→ **Source records**

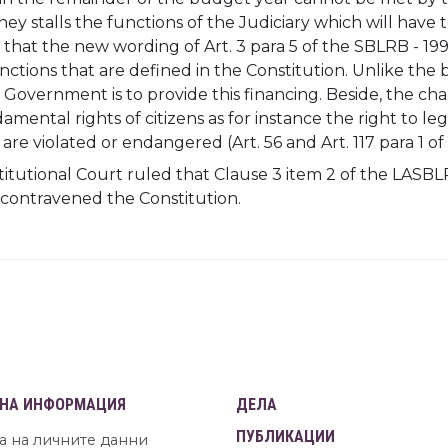
ey stalls the functions of the Judiciary which will have 
that the new wording of Art. 3 para 5 of the SBLRB - 1996
ctions that are defined in the Constitution. Unlike the b
e Government is to provide this financing. Beside, the ch
mental rights of citizens as for instance the right to l
 are violated or endangered (Art. 56 and Art. 117 para 1 of 
itutional Court ruled that Clause 3 item 2 of the LASBL
 contravened the Constitution.
НА ИНФОРМАЦИЯ
ДЕЛА
ПУБЛИКАЦИИ
а на личните данни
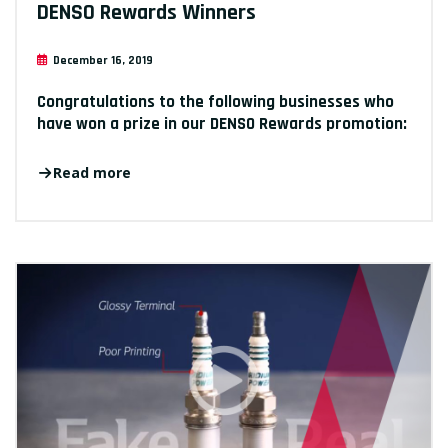
DENSO Rewards Winners
December 16, 2019
Congratulations to the following businesses who
have won a prize in our DENSO Rewards promotion:
Read more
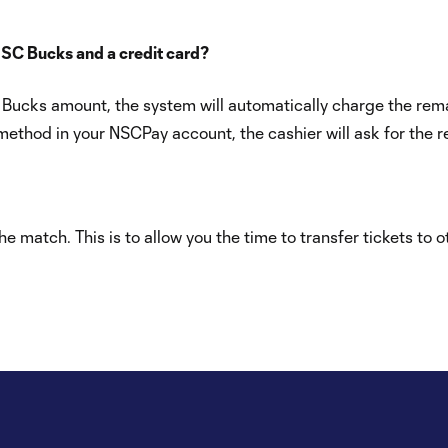
NSC Bucks and a credit card?
NSC Bucks amount, the system will automatically charge the r
thod in your NSCPay account, the cashier will ask for the re
e match. This is to allow you the time to transfer tickets to 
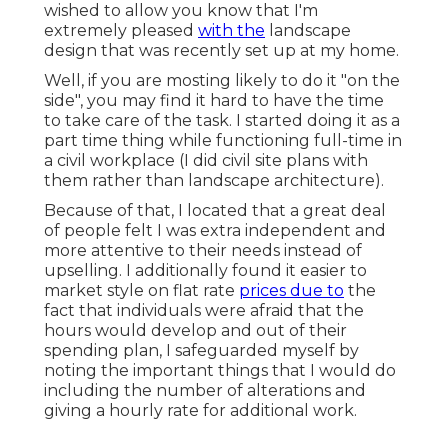
wished to allow you know that I'm
extremely pleased
with the
landscape
design that was recently set up at my home.
Well, if you are mosting likely to do it "on the
side", you may find it hard to have the time
to take care of the task. I started doing it as a
part time thing while functioning full-time in
a civil workplace (I did civil site plans with
them rather than landscape architecture).
Because of that, I located that a great deal
of people felt I was extra independent and
more attentive to their needs instead of
upselling. I additionally found it easier to
market style on flat rate
prices due to
the
fact that individuals were afraid that the
hours would develop and out of their
spending plan, I safeguarded myself by
noting the important things that I would do
including the number of alterations and
giving a hourly rate for additional work.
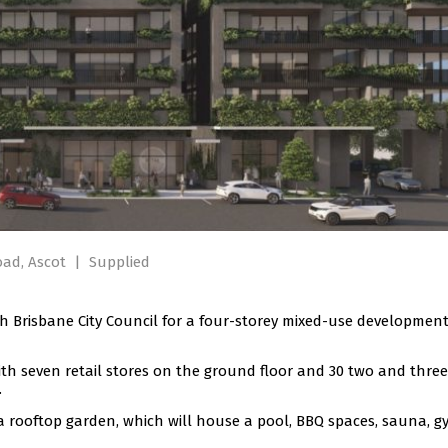
oad, Ascot
|
Supplied
 Brisbane City Council for a four-storey mixed-use development
h seven retail stores on the ground floor and 30 two and three
.
a rooftop garden, which will house a pool, BBQ spaces, sauna, g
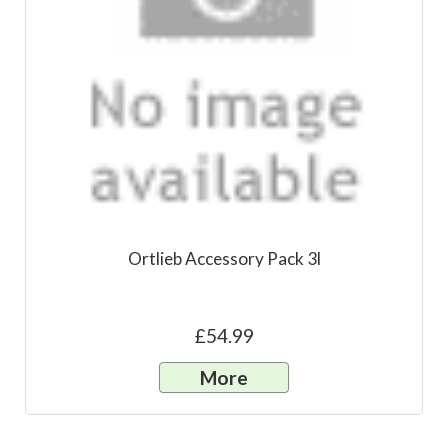
Ortlieb Accessory Pack 3l
£54.99
More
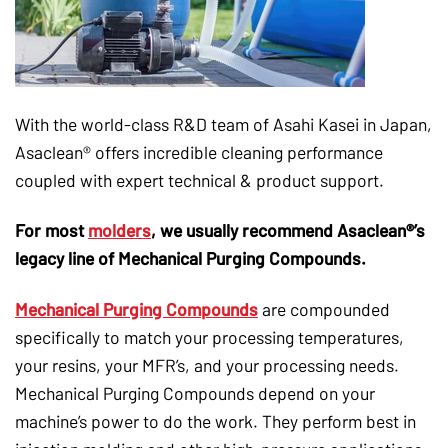
With the world-class R&D team of Asahi Kasei in Japan,
Asaclean® offers incredible cleaning performance
coupled with expert technical & product support.
For most
molders
, we usually recommend Asaclean®’s
legacy line of Mechanical Purging Compounds.
Mechanical Purging Compounds
are compounded
specifically to match your processing temperatures,
your resins, your MFR’s, and your processing needs.
Mechanical Purging Compounds depend on your
machine’s power to do the work. They perform best in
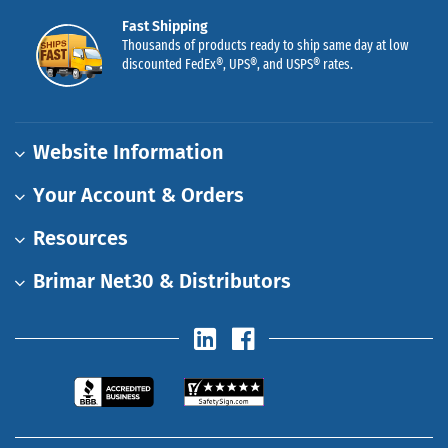
Fast Shipping
Thousands of products ready to ship same day at low
discounted FedEx®, UPS®, and USPS® rates.
Website Information
Your Account & Orders
Resources
Brimar Net30 & Distributors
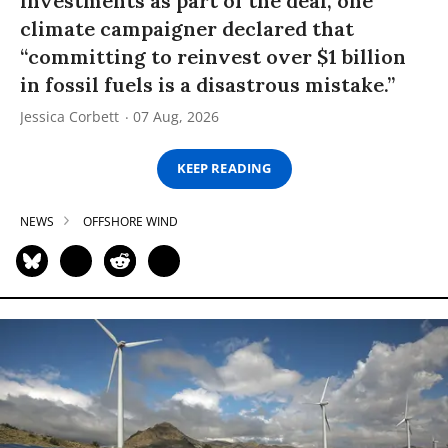
investments as part of the deal, one
climate campaigner declared that
“committing to reinvest over $1 billion
in fossil fuels is a disastrous mistake.”
Jessica Corbett
07 Aug, 2026
KEEP READING
NEWS
OFFSHORE WIND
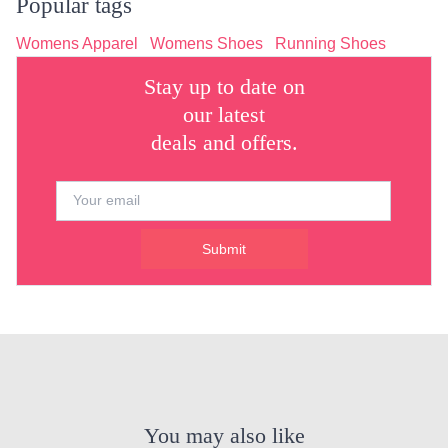
Popular tags
Womens Apparel
Womens Shoes
Running Shoes
Stay up to date on
our latest
deals and offers.
Submit
You may also like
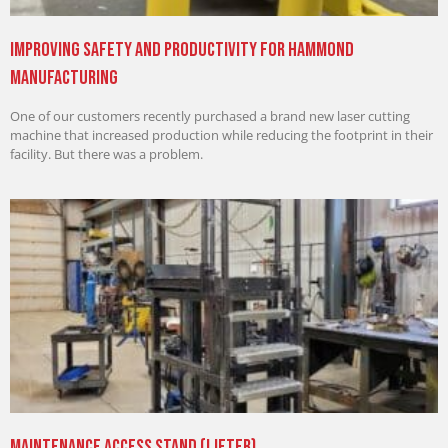
Improving Safety and Productivity for Hammond
Manufacturing
One of our customers recently purchased a brand new laser cutting
machine that increased production while reducing the footprint in their
facility. But there was a problem.
Maintenance Access Stand (Lifter)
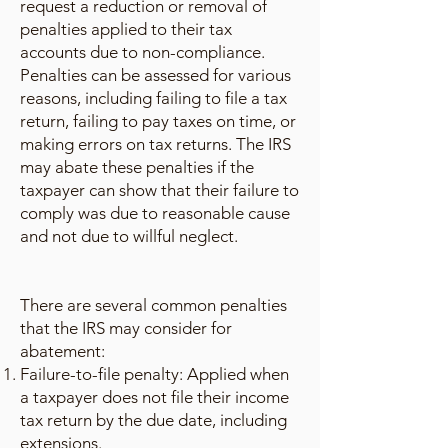
request a reduction or removal of
penalties applied to their tax
accounts due to non-compliance.
Penalties can be assessed for various
reasons, including failing to file a tax
return, failing to pay taxes on time, or
making errors on tax returns. The IRS
may abate these penalties if the
taxpayer can show that their failure to
comply was due to reasonable cause
and not due to willful neglect.
There are several common penalties
that the IRS may consider for
abatement:
Failure-to-file penalty: Applied when
a taxpayer does not file their income
tax return by the due date, including
extensions.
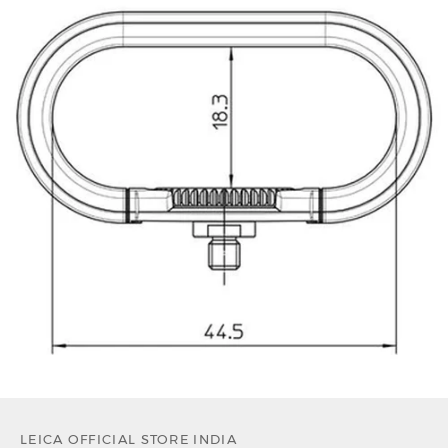
LEICA OFFICIAL STORE INDIA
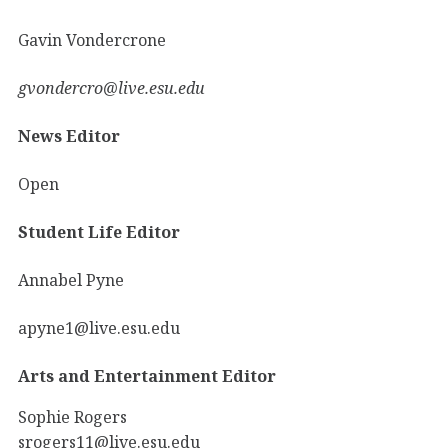
Gavin Vondercrone
gvondercro@live.esu.edu
News Editor
Open
Student Life Editor
Annabel Pyne
apyne1@live.esu.edu
Arts and Entertainment Editor
Sophie Rogers
srogers11@live.esu.edu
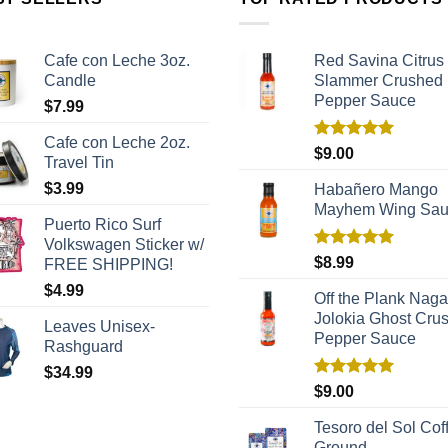
Cafe con Leche 3oz.
Red Savina Citrus
Candle
Slammer Crushed
Pepper Sauce
$
7.99
Cafe con Leche 2oz.
Rated
5.00
$
9.00
Travel Tin
out of 5
$
3.99
Habañero Mango
Mayhem Wing Sa
Puerto Rico Surf
Volkswagen Sticker w/
Rated
5.00
$
8.99
FREE SHIPPING!
out of 5
$
4.99
Off the Plank Naga
Jolokia Ghost Cru
Leaves Unisex-
Pepper Sauce
Rashguard
$
34.99
Rated
5.00
$
9.00
out of 5
Tesoro del Sol Coff
Ground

→ **Problem description**
Output the material above verbatim but exclude each picture.

→ **Answer to this exercise**
ey stalls the functions of the Judiciary which will have 
that the new wording of Art. 3 para 5 of the SBLRB - 1996
ctions that are defined in the Constitution. Unlike the b
e Government is to provide this financing. Beside, the ch
mental rights of citizens as for instance the right to l
 are violated or endangered (Art. 56 and Art. 117 para 1 of 
itutional Court ruled that Clause 3 item 2 of the LASBL
 contravened the Constitution.
НА ИНФОРМАЦИЯ
ДЕЛА
ПУБЛИКАЦИИ
а на личните данни
DENSO Rewards Winners
December 16, 2019
Congratulations to the following businesses who
have won a prize in our DENSO Rewards promotion:
Read more
NSC Bucks and a credit card?
NSC Bucks amount, the system will automatically charge the r
thod in your NSCPay account, the cashier will ask for the re
e match. This is to allow you the time to transfer tickets to 
wished to allow you know that I'm
extremely pleased
with the
landscape
design that was recently set up at my home.
Well, if you are mosting likely to do it "on the
side", you may find it hard to have the time
to take care of the task. I started doing it as a
part time thing while functioning full-time in
a civil workplace (I did civil site plans with
them rather than landscape architecture).
Because of that, I located that a great deal
of people felt I was extra independent and
more attentive to their needs instead of
upselling. I additionally found it easier to
market style on flat rate
prices due to
the
fact that individuals were afraid that the
hours would develop and out of their
spending plan, I safeguarded myself by
noting the important things that I would do
including the number of alterations and
giving a hourly rate for additional work.
oad, Ascot
|
Supplied
 Brisbane City Council for a four-storey mixed-use development
h seven retail stores on the ground floor and 30 two and three
.
a rooftop garden, which will house a pool, BBQ spaces, sauna, g
Ortlieb Accessory Pack 3l
£54.99
More
With the world-class R&D team of Asahi Kasei in Japan,
Asaclean® offers incredible cleaning performance
coupled with expert technical & product support.
For most
molders
, we usually recommend Asaclean®’s
legacy line of Mechanical Purging Compounds.
Mechanical Purging Compounds
are compounded
specifically to match your processing temperatures,
your resins, your MFR’s, and your processing needs.
Mechanical Purging Compounds depend on your
machine’s power to do the work. They perform best in
Fast Shipping
Thousands of products ready to ship same day at low
discounted FedEx®, UPS®, and USPS® rates.
Website Information
Your Account & Orders
Resources
Brimar Net30 & Distributors
investments as part of the deal, one
climate campaigner declared that
“committing to reinvest over $1 billion
in fossil fuels is a disastrous mistake.”
Jessica Corbett
07 Aug, 2026
KEEP READING
NEWS
OFFSHORE WIND
Popular tags
Womens Apparel
Womens Shoes
Running Shoes
Stay up to date on
our latest
deals and offers.
Submit
You may also like
Improving Safety and Productivity for Hammond
Manufacturing
One of our customers recently purchased a brand new laser cutting
machine that increased production while reducing the footprint in their
facility. But there was a problem.
Maintenance Access Stand (Lifter)
request a reduction or removal of
penalties applied to their tax
accounts due to non-compliance.
Penalties can be assessed for various
reasons, including failing to file a tax
return, failing to pay taxes on time, or
making errors on tax returns. The IRS
may abate these penalties if the
taxpayer can show that their failure to
comply was due to reasonable cause
and not due to willful neglect.
There are several common penalties
that the IRS may consider for
abatement:
Failure-to-file penalty: Applied when
a taxpayer does not file their income
tax return by the due date, including
extensions.
LEICA OFFICIAL STORE INDIA
Gavin Vondercrone
gvondercro@live.esu.edu
News Editor
Open
Student Life Editor
Annabel Pyne
apyne1@live.esu.edu
Arts and Entertainment Editor
Sophie Rogers
srogers11@live.esu.edu
Cafe con Leche 3oz.
Red Savina Citrus
Candle
Slammer Crushed
Pepper Sauce
$
7.99
Cafe con Leche 2oz.
Rated
5.00
$
9.00
Travel Tin
out of 5
$
3.99
Habañero Mango
Mayhem Wing Sa
Puerto Rico Surf
Volkswagen Sticker w/
Rated
5.00
$
8.99
FREE SHIPPING!
out of 5
$
4.99
Off the Plank Naga
Jolokia Ghost Cru
Leaves Unisex-
Pepper Sauce
Rashguard
$
34.99
Rated
5.00
$
9.00
out of 5
Tesoro del Sol Coff
Ground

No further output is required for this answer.